Bewegtbild im Netz wird Standard
Überraschung! Bewegtbild im Netz kommt. Und zwar nicht in kleinen Player-Fenstern, sondern Fullscreen. Und vor allem Interaktiv. Der wichtigste Bereich wird dabei sicherlich der E-Commerce sein, wo man mit interaktivem Bewegtbild endlich ein echtes Shopping-Erlebnis schafft – abseits von Listen und Rastern.

Online Strategie wird wichtiger
Dieses Jahr wird es einen großen Bedarf an durchdachten digitalen Strategien geben. Online wird zum zentralen Kommunikationskanal, gleichzeitig wird es immer komplexer. Unternehmen und ihre Agenturen werden daher Leute brauchen, die die Marke im Netz positionieren und führen. Das werden Leute sein, die das Medium verstehen, Entwicklungen sehen und vorhersehen, die ein hohes technisches Verständnis besitzen und nicht zuletzt ein ausgeprägtes Marken-Know-How.

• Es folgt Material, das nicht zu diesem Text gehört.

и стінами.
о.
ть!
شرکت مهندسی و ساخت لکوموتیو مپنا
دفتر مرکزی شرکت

Diese Leute werden zum Teil aus dem klassischen Planning kommen, vielmehr aber werden die Online-Konzeptioner mehr und mehr strategische Aufgaben übernehmen.

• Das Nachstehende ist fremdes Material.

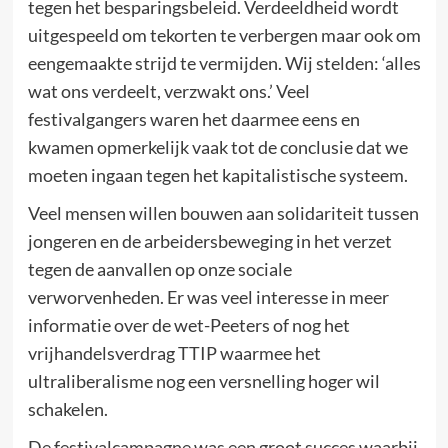
tegen het besparingsbeleid. Verdeeldheid wordt
uitgespeeld om tekorten te verbergen maar ook om
eengemaakte strijd te vermijden. Wij stelden: ‘alles
wat ons verdeelt, verzwakt ons.’ Veel
festivalgangers waren het daarmee eens en
kwamen opmerkelijk vaak tot de conclusie dat we
moeten ingaan tegen het kapitalistische systeem.
Veel mensen willen bouwen aan solidariteit tussen
jongeren en de arbeidersbeweging in het verzet
tegen de aanvallen op onze sociale
verworvenheden. Er was veel interesse in meer
informatie over de wet-Peeters of nog het
vrijhandelsverdrag TTIP waarmee het
ultraliberalisme nog een versnelling hoger wil
schakelen.
De festivalcampagne was een groot succes waarbij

Online wird das Leitmedium
Ok, Klassik ist nicht tot. Trotzdem: Online wird zum zentralen Medium in der Marketing-Kommunikation. Es wird die anderen Medien nicht ersetzen, aber die zentrale Idee wird in zukunft im Internet umgesetzt. Die Gründe sind recht einfach: Die Möglichkeiten im Netz sind nicht limitiert, es findet ein direkter Austausch und Dialog statt, es besteht keine regionale Begrenzung und schließlich ist der Weg zum eigentlichen Verkauf nur einen Klick (und nicht 10km) entfernt.

Die Idee zählt wieder mehr
Online war bisher nicht das Medium der großen Kampagnenideen. Die meisten “Ideen” waren technisch, die meisten Websites sind hübsche Schaufenster. Die Technik muss verstanden werden, aber  in Zukunft zählt wieder eine Idee, die den Kunden vom Hocker haut.